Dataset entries
• • •

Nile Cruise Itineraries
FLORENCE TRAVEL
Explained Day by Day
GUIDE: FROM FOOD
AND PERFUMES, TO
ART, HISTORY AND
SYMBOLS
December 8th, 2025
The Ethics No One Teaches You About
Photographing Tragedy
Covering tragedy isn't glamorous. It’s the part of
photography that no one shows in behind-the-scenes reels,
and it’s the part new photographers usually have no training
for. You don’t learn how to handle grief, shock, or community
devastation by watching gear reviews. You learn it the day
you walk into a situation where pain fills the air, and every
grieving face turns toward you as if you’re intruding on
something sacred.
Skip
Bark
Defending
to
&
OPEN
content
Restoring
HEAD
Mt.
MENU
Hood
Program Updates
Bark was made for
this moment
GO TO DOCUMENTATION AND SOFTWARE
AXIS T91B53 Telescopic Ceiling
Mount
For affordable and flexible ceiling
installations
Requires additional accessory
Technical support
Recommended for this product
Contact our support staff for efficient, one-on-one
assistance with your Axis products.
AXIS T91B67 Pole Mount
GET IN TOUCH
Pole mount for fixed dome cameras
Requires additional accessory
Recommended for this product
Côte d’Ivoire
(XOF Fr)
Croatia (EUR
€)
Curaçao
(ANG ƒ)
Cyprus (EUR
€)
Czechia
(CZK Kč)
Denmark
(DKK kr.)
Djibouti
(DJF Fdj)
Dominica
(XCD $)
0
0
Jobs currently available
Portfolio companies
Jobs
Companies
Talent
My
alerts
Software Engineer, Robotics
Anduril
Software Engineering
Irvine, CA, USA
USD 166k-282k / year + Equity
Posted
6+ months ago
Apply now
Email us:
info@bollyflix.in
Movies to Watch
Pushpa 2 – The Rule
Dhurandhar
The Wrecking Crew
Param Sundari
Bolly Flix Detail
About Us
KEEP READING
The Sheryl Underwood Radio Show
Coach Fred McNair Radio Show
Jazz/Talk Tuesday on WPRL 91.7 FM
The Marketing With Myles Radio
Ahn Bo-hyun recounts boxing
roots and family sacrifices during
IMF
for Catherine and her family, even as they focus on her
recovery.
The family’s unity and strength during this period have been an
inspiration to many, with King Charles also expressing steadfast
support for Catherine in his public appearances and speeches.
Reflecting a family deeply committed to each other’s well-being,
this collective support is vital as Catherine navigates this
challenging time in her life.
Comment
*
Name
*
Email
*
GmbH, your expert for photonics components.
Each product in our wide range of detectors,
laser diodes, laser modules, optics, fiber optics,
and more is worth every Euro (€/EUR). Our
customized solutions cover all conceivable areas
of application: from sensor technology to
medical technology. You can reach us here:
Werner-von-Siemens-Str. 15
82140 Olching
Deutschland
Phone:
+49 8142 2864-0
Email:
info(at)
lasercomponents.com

• • •

Substitute "easy" for "glamorous" in the rows, starting at the first row and stopping after the line that contains "photography that no". Write those lines out again with nothing else changed.

EXERCISE RESULT
Nile Cruise Itineraries
FLORENCE TRAVEL
Explained Day by Day
GUIDE: FROM FOOD
AND PERFUMES, TO
ART, HISTORY AND
SYMBOLS
December 8th, 2025
The Ethics No One Teaches You About
Photographing Tragedy
Covering tragedy isn't easy. It’s the part of
photography that no one shows in behind-the-scenes reels,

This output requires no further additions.